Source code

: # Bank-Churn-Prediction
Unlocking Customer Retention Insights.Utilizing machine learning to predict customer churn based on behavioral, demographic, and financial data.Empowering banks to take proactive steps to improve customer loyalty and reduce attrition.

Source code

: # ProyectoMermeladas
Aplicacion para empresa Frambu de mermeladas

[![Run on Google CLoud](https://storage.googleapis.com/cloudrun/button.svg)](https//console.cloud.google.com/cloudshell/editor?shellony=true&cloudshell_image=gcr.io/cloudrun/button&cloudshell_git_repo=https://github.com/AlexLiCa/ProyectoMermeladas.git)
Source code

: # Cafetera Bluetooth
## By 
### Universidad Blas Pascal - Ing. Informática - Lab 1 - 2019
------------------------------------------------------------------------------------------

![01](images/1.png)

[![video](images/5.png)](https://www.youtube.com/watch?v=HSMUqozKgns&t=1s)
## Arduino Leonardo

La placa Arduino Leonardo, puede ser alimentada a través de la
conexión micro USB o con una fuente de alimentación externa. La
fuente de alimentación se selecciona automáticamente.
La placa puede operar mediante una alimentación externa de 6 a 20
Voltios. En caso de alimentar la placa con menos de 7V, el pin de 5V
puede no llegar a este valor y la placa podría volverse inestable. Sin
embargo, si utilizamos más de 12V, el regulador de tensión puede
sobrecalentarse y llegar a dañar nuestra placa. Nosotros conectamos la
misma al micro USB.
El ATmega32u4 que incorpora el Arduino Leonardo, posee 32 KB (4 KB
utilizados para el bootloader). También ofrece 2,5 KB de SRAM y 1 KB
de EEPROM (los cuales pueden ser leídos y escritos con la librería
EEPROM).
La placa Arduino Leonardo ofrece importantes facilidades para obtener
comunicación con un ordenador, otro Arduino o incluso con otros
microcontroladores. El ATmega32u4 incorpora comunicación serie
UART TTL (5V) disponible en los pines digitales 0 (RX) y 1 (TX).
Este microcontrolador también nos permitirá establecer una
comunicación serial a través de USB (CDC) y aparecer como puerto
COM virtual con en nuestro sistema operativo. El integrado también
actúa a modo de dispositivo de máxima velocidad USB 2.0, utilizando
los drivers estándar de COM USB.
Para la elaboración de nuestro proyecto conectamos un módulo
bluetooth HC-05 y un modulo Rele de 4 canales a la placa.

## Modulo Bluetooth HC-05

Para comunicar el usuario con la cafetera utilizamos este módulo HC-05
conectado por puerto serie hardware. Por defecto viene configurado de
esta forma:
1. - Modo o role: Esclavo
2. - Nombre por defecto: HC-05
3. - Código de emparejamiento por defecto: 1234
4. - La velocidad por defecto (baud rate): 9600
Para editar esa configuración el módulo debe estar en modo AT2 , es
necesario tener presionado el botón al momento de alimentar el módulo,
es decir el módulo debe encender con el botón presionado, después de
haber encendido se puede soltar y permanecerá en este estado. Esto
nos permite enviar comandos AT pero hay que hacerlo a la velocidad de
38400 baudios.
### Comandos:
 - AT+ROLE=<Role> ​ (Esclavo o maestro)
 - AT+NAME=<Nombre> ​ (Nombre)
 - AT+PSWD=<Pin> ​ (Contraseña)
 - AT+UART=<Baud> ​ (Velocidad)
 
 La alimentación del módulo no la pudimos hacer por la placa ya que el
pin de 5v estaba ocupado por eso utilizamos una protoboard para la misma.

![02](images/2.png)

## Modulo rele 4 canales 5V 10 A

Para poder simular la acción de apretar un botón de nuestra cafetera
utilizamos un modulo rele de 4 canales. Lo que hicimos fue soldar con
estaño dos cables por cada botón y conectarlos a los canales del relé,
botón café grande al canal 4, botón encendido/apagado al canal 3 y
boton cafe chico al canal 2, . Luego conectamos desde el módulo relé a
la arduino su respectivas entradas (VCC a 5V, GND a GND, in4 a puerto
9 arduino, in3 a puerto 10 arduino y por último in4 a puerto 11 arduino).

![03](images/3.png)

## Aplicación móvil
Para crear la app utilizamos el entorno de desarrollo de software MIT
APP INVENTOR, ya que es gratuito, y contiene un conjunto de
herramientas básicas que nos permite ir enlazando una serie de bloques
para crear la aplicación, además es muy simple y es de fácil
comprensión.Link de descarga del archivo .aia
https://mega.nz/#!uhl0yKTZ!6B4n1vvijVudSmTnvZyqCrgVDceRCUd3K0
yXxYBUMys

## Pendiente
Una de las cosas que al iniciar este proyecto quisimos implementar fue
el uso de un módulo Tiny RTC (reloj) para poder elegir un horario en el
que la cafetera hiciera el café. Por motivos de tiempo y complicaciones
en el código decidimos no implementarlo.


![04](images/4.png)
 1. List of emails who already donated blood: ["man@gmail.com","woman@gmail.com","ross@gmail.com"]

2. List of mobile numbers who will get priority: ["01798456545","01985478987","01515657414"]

════════════════════

Exercise objective |
From the listing above, output exactly the run of lines that starts with the line containing "Para editar esa" and ends with the line containing "comprensión.Link de descarga del archivo .aia".

Task result |
Para editar esa configuración el módulo debe estar en modo AT2 , es
necesario tener presionado el botón al momento de alimentar el módulo,
es decir el módulo debe encender con el botón presionado, después de
haber encendido se puede soltar y permanecerá en este estado. Esto
nos permite enviar comandos AT pero hay que hacerlo a la velocidad de
38400 baudios.
### Comandos:
 - AT+ROLE=<Role> ​ (Esclavo o maestro)
 - AT+NAME=<Nombre> ​ (Nombre)
 - AT+PSWD=<Pin> ​ (Contraseña)
 - AT+UART=<Baud> ​ (Velocidad)
 
 La alimentación del módulo no la pudimos hacer por la placa ya que el
pin de 5v estaba ocupado por eso utilizamos una protoboard para la misma.

![02](images/2.png)

## Modulo rele 4 canales 5V 10 A

Para poder simular la acción de apretar un botón de nuestra cafetera
utilizamos un modulo rele de 4 canales. Lo que hicimos fue soldar con
estaño dos cables por cada botón y conectarlos a los canales del relé,
botón café grande al canal 4, botón encendido/apagado al canal 3 y
boton cafe chico al canal 2, . Luego conectamos desde el módulo relé a
la arduino su respectivas entradas (VCC a 5V, GND a GND, in4 a puerto
9 arduino, in3 a puerto 10 arduino y por último in4 a puerto 11 arduino).

![03](images/3.png)

## Aplicación móvil
Para crear la app utilizamos el entorno de desarrollo de software MIT
APP INVENTOR, ya que es gratuito, y contiene un conjunto de
herramientas básicas que nos permite ir enlazando una serie de bloques
para crear la aplicación, además es muy simple y es de fácil
comprensión.Link de descarga del archivo .aia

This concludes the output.